Information given
^^^^
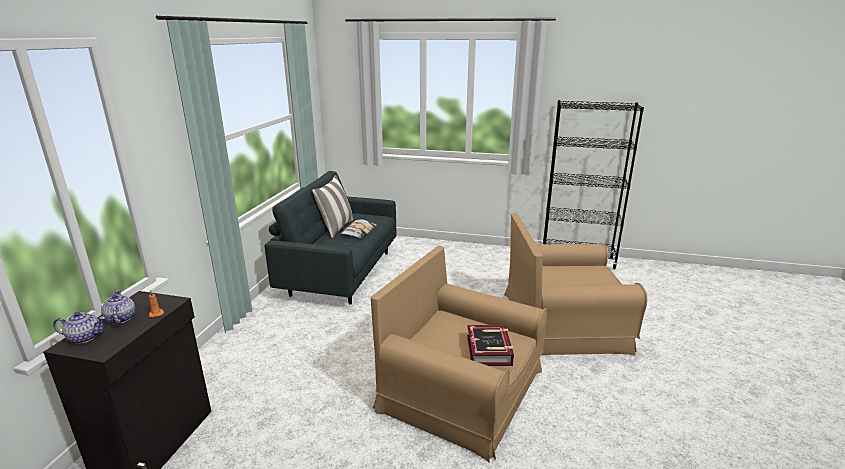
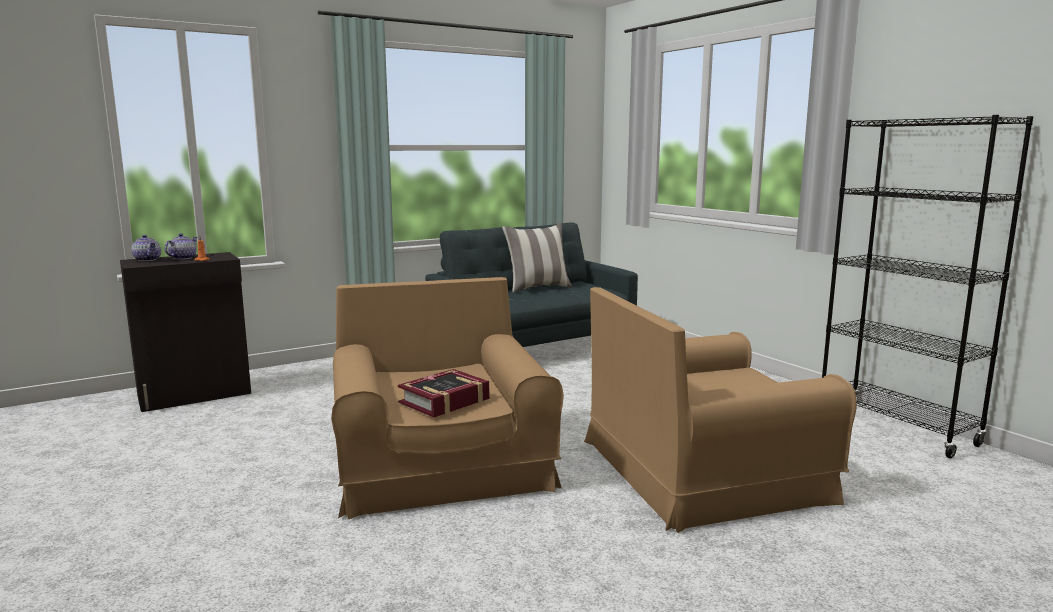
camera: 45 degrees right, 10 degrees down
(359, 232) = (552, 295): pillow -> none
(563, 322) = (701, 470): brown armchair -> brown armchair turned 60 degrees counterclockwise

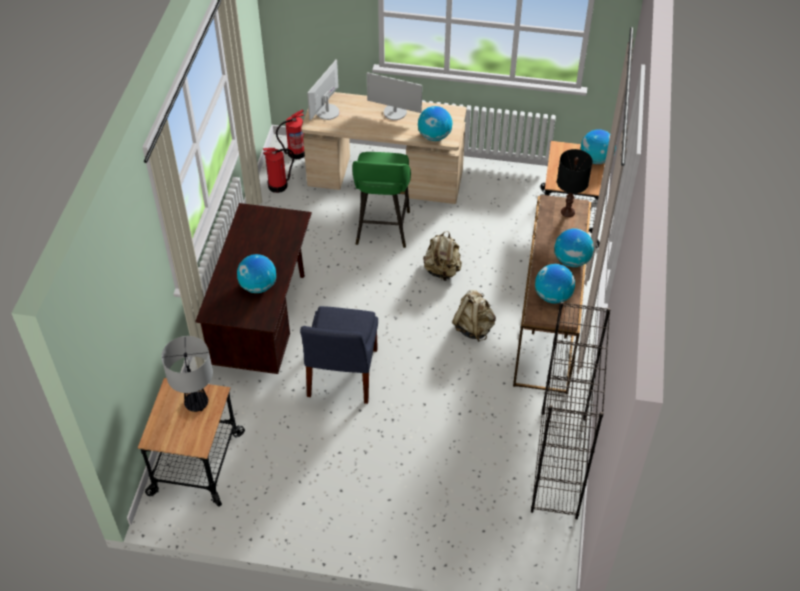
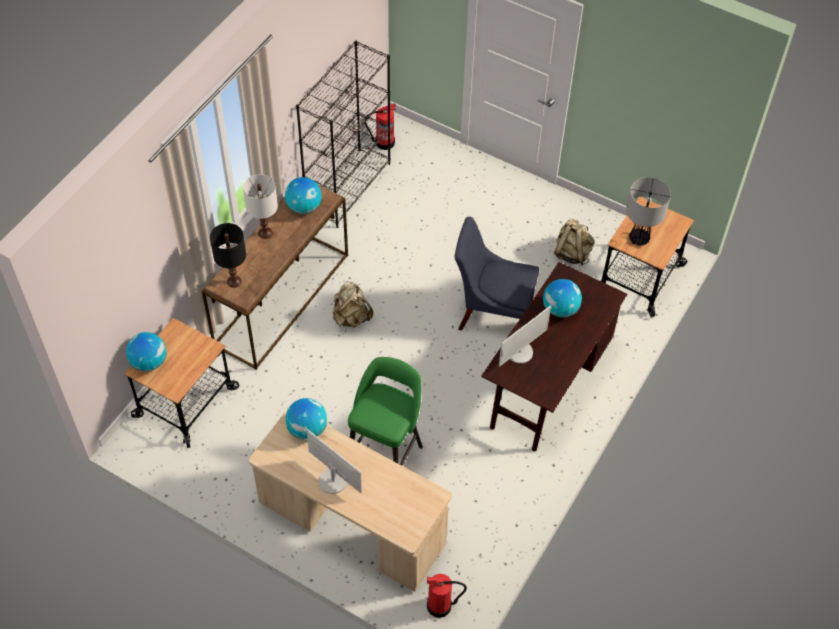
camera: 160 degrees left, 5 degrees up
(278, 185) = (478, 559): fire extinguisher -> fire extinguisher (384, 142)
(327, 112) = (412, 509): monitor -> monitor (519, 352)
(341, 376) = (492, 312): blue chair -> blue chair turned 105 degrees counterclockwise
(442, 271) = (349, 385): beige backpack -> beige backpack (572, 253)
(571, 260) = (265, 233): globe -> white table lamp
^^^^
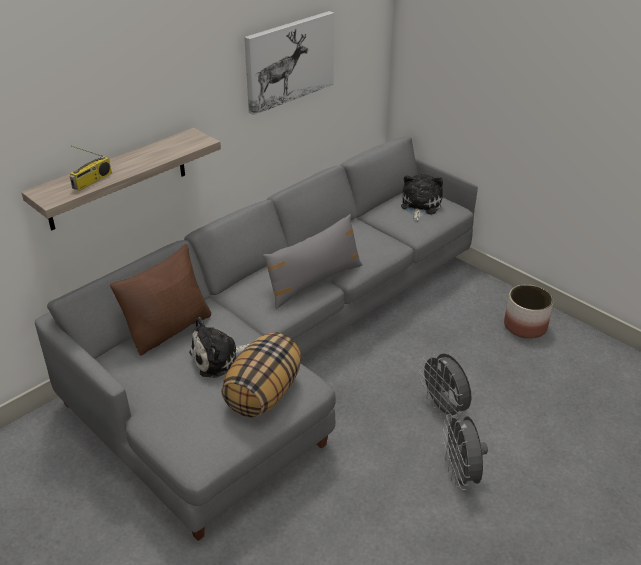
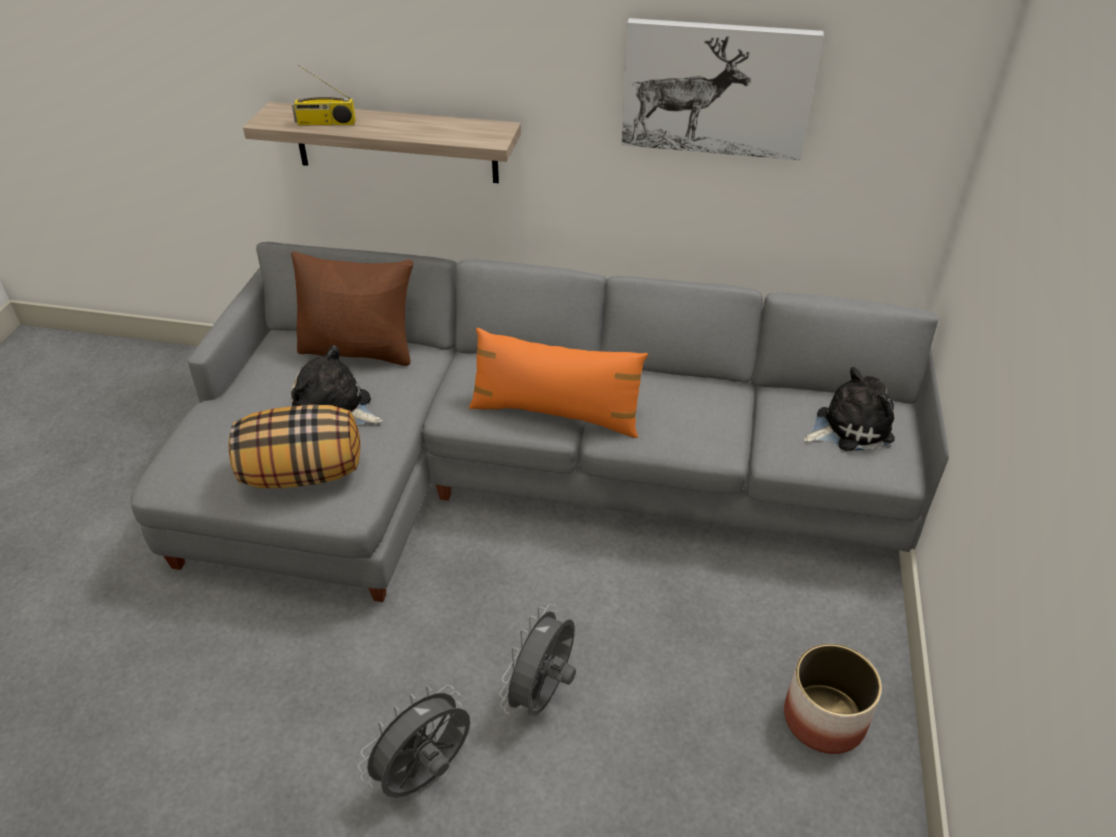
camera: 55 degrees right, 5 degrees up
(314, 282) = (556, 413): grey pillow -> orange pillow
^^^^
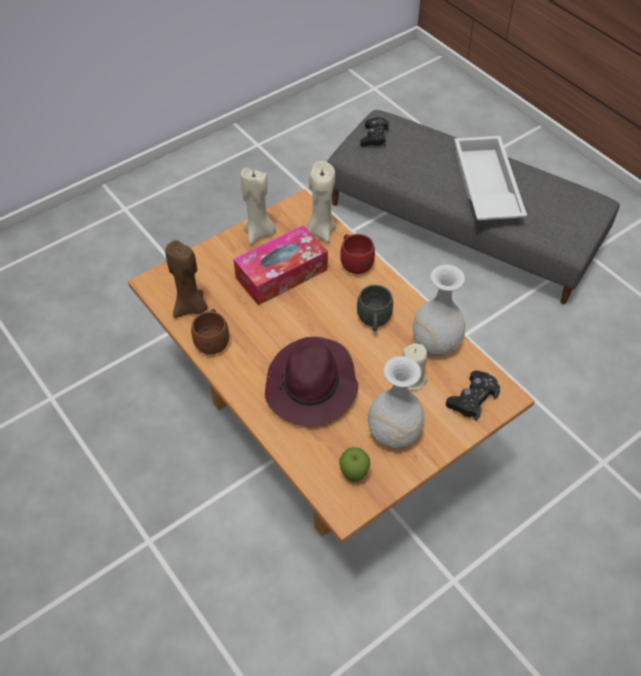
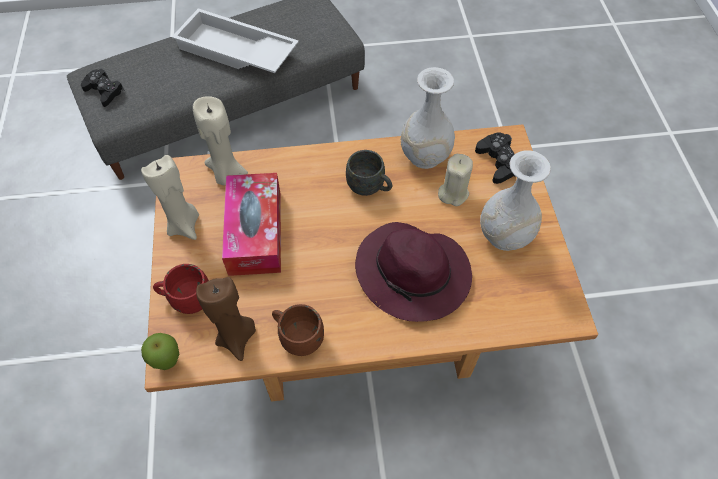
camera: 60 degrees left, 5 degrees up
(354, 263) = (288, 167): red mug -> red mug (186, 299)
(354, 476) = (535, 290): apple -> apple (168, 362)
^^^^
Problem to work on
In the material above, find the line containing "(442, 271) = (349, 385): beige" and the line containing "(571, 260) = (265, 233): globe", then write out exactly those two lines and every line between them, and nothing more.

Solution to the problem
(442, 271) = (349, 385): beige backpack -> beige backpack (572, 253)
(571, 260) = (265, 233): globe -> white table lamp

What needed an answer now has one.